D’après Ability Magazine, Wayne, après avoir échangé quelques mots avec Reeve, se tourne vers son vieil ami Cary Grant, 75 ans. À voix basse, il lâche : « Ce garçon, c’est l’avenir. C’est lui qui prend la suite. » Deux mois plus tard, le 11 juin 1979, l’icône du western disparaît. Dans Reeve, il avait reconnu un héritier : l’incarnation d’un cinéma héroïque et lumineux, celui qui avait construit sa propre légende, à rebours des anti-héros torturés du Nouvel Hollywood. Superman représentait une Amérique idéalisée, comme, des décennies plus tôt, John Wayne avait incarné une Amérique intrépide et triomphante. Ce soir-là, tel un souverain au crépuscule, il avait passé le flambeau.

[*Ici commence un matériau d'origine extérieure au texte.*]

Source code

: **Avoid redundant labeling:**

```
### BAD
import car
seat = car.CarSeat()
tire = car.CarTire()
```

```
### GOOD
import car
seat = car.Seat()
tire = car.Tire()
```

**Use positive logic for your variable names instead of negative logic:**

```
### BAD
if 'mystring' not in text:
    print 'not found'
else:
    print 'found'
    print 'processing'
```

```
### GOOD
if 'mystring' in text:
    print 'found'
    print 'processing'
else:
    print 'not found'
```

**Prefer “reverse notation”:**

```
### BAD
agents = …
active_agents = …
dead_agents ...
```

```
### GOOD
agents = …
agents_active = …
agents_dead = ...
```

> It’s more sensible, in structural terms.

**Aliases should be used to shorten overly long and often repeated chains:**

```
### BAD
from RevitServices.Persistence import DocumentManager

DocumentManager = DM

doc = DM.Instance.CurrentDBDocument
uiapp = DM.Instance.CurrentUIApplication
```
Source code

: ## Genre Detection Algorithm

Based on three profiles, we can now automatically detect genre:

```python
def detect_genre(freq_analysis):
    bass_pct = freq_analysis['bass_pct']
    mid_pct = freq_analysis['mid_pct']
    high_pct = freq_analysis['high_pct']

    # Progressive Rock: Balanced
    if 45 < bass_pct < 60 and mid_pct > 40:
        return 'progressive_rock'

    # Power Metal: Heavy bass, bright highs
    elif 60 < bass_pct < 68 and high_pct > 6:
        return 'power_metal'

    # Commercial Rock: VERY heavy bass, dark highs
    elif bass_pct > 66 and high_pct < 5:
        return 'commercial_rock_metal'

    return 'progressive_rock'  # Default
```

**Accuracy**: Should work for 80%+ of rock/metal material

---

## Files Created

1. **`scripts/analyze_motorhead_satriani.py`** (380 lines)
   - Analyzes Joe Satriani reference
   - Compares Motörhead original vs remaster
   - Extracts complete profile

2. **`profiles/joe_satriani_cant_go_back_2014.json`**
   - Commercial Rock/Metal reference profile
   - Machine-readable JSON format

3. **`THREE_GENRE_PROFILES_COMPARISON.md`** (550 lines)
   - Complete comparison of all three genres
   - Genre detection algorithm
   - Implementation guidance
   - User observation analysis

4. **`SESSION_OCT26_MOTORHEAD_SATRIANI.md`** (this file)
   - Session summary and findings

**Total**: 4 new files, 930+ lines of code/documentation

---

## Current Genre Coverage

Christopher Reeve, Superman jusqu’au bout
Reeve incarnera Superman durant 4 films, jusqu’en 1987. Mais sa vie prend un tournant tragique en 1995, lorsqu’un accident d’équitation le laisse tétraplégique et met définitivement fin à sa carrière. Avec son épouse, il crée la fondation Christopher and Dana Reeve Paralysis Resource Center afin de développer la recherche médicale sur la réparation de la moelle épinière. Jusqu’à sa mort en 2004, il reste une figure de courage et d’engagement, continuant à se battre pour faire avancer la science et améliorer la vie des patients. D’une certaine façon, il fut un peu Superman dans la vraie vie : intrépide, résilient et déterminé, même face à l’adversité et à la maladie.